Capitolo 14
Stuart aveva guidato in totale calma lungo l'Highway 32, accompagnato da una sola canzone in loop per tutto il viaggio. La voce volutamente rauca del cantante ripeteva che stava alimentando i suoi demoni, che provava ciò che loro provavano, che erano una cosa sola. Il ragazzo annuiva, con scatti ritmici della testa, picchiettando coi polpastrelli sul volante di plastica rivestito in similpelle consunta.
Nonostante la temperatura piuttosto fredda, Stu aveva abbassato il finestrino e lasciato penzolare il braccio sinistro fuori, lungo la portiera. Quella sensazione d'aria pungente che gli penetrava sotto la giacca e la felpa sembrava riscuoterlo da un improvviso torpore sensoriale: nonostante gli occhi fossero spalancati e ben attenti, fissi sulla strada diritta e deserta che si snodava pigra sotto le ruote della Pontiac, non provava più nulla. Nulla di positivo, almeno. In fondo, dentro di sé, da qualche parte tra il colon e lo stomaco, sentiva un animaletto fastidioso rodergli le viscere e guardarlo con occhietti gialli come i lunghi denti. Si chiamava Furia.

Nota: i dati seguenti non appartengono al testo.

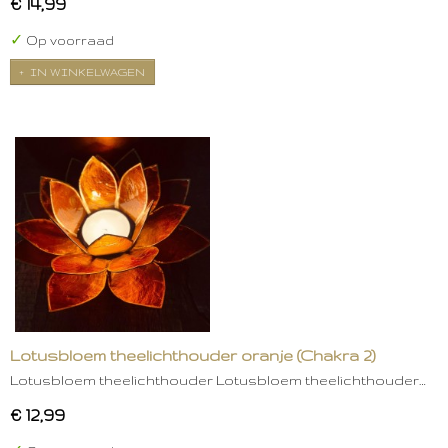
€ 14,99
✓
Op voorraad
IN WINKELWAGEN
Lotusbloem theelichthouder oranje (Chakra 2)
Lotusbloem theelichthouder Lotusbloem theelichthouder…
€ 12,99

Aveva pensato tanto a Furia e si era sbagliato a denominarlo Delusione o Rabbia. Delusione era un nome decisamente troppo debole e incapace di rendere il suo vero sentimento, mentre Rabbia era manchevole della sensazione di violenza devastatrice che alimentava quel topolino immaginario. Una bestiolina che cresceva, secondo dopo secondo, a dismisura, diventando un mostro. Alzando pensieroso gli occhi verso lo specchietto retrovisore per controllare se avesse o meno altri veicoli dietro, si sorprese nell'incontrare il proprio sguardo dilatato e gelido, folle come quello di Furia.
Stu ingurgitò a vuoto e occhieggiò le distese campestri che slittavano come diapositive fuori dal finestrino. Lì grandi campi e modesti boschi, in parte verdeggianti, in parte rinsecchiti dai primi freddi, rendevano il paesaggio colorato. E così maledettamente distante dalla civiltà, aggiunse tra sé Stuart, sbuffando.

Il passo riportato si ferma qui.